#### THE TASK
Lines containing the word "linejoin" are to be copied from the data below.

#### INPUT DATA
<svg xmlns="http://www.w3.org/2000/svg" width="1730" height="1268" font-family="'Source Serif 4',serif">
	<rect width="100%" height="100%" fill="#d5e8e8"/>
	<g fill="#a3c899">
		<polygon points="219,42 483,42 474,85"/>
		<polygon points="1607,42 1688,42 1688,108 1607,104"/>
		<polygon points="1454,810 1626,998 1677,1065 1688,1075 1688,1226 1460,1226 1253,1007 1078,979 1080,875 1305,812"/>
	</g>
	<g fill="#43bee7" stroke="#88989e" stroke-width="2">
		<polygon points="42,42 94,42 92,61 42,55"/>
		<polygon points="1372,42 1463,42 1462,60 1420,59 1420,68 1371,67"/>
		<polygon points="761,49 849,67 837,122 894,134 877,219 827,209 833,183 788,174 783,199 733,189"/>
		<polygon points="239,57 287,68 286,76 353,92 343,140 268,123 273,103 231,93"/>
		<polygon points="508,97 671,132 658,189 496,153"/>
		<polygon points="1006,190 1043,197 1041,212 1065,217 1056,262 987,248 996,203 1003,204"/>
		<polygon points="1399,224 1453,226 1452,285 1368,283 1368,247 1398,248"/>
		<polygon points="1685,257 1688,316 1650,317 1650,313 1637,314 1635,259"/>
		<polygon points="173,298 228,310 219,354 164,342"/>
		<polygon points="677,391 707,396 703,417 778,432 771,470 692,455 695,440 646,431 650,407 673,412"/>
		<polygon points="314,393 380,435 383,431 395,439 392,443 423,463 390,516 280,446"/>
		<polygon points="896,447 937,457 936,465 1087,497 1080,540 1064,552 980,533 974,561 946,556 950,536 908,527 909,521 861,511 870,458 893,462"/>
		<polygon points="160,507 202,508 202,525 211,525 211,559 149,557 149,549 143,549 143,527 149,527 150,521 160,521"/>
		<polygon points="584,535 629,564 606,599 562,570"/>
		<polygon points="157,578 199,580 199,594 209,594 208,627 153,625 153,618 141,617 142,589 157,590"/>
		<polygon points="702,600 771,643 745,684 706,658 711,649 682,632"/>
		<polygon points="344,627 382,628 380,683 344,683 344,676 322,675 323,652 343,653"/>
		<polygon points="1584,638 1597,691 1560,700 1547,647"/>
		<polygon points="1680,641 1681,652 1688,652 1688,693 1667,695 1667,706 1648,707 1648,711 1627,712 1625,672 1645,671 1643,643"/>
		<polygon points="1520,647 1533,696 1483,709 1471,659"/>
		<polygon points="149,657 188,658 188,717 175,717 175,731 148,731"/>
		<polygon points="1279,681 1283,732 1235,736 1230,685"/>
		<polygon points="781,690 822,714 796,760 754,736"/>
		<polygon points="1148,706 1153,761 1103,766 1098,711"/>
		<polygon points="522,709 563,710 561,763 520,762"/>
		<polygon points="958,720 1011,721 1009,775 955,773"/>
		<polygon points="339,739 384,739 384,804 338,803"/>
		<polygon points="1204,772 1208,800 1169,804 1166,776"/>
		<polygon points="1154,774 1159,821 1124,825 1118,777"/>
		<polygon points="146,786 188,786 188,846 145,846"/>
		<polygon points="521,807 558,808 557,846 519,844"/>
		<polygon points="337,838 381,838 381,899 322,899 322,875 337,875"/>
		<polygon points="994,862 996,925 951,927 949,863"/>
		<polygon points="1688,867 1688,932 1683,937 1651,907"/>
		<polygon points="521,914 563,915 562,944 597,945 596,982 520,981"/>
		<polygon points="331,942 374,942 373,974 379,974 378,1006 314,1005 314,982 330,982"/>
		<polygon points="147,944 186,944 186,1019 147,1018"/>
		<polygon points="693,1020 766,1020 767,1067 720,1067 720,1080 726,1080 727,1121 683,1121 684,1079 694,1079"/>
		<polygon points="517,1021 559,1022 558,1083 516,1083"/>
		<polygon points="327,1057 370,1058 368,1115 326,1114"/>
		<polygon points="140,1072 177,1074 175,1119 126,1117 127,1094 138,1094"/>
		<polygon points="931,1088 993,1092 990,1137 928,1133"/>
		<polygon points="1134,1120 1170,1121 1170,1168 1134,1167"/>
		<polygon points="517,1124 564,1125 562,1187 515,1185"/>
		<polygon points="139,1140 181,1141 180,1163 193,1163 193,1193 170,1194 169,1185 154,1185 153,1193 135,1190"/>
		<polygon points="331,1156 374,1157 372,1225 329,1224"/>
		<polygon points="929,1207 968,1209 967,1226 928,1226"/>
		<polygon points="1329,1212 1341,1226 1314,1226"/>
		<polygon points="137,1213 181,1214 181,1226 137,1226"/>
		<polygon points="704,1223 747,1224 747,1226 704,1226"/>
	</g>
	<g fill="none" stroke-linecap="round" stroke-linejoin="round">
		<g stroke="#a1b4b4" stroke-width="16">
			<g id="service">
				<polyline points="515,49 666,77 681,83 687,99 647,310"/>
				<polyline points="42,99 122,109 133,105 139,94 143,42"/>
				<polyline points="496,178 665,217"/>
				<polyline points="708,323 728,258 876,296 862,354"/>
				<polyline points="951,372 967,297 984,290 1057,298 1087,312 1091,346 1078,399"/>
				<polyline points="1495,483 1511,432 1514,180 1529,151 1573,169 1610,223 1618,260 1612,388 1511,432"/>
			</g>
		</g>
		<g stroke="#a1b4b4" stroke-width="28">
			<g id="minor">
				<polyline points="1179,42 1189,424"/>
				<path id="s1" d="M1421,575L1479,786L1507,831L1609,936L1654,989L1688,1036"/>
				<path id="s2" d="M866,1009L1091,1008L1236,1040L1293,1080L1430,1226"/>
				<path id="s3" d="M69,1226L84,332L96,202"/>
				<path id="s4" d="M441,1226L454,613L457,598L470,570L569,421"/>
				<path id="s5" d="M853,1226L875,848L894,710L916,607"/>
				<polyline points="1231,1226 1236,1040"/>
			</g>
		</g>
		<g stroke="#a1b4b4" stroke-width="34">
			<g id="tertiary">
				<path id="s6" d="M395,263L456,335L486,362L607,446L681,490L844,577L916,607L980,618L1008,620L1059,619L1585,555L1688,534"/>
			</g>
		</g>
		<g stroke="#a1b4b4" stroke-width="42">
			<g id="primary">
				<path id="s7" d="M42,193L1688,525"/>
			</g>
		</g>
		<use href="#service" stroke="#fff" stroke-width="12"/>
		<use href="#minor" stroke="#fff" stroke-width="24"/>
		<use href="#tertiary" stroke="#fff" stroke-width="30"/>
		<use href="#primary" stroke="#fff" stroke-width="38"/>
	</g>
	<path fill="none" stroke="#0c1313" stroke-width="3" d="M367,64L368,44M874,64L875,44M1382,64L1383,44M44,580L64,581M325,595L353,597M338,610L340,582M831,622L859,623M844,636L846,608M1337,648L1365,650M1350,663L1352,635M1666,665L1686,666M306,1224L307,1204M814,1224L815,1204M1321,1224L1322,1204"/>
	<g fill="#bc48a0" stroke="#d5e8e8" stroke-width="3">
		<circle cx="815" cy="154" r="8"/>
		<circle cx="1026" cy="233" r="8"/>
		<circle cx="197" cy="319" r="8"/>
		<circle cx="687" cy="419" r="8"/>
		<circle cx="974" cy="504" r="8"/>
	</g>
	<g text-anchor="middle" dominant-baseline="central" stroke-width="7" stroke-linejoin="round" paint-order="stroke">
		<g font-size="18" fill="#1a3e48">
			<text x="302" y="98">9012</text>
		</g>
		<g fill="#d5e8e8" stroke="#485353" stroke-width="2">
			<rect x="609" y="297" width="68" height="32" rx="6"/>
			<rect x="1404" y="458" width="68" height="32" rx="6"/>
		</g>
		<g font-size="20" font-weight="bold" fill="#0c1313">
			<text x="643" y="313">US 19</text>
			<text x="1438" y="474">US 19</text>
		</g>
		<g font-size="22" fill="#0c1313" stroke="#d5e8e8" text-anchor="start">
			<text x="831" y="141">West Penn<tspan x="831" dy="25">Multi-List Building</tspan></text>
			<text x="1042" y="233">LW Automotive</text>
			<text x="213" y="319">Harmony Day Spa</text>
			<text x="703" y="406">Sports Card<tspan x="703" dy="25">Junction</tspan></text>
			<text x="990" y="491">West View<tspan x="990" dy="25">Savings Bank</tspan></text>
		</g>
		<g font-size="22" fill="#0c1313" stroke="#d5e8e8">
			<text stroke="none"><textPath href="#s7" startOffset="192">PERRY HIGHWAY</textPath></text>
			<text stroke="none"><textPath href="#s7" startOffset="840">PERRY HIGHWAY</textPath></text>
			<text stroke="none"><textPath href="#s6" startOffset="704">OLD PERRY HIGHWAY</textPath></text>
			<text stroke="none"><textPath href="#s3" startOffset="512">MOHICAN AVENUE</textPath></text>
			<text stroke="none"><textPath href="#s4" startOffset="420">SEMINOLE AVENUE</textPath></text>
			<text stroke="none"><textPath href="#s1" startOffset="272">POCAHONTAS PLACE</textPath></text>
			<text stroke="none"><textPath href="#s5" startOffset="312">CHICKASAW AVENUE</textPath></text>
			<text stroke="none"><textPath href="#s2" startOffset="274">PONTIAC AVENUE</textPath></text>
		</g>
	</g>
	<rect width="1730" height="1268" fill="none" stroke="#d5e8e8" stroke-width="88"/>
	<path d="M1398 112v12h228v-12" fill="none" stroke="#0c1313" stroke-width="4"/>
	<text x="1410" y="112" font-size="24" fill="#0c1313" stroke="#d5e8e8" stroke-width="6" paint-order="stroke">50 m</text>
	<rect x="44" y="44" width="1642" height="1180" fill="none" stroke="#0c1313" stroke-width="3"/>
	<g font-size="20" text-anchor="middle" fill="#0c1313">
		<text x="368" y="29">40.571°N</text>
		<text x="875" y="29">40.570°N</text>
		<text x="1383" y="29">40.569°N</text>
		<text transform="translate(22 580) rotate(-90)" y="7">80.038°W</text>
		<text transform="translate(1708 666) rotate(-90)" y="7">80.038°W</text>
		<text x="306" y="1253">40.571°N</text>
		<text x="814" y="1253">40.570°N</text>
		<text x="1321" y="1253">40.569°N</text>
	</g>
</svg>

#### OUTPUT FOR THIS EXERCISE
	<g fill="none" stroke-linecap="round" stroke-linejoin="round">
	<g text-anchor="middle" dominant-baseline="central" stroke-width="7" stroke-linejoin="round" paint-order="stroke">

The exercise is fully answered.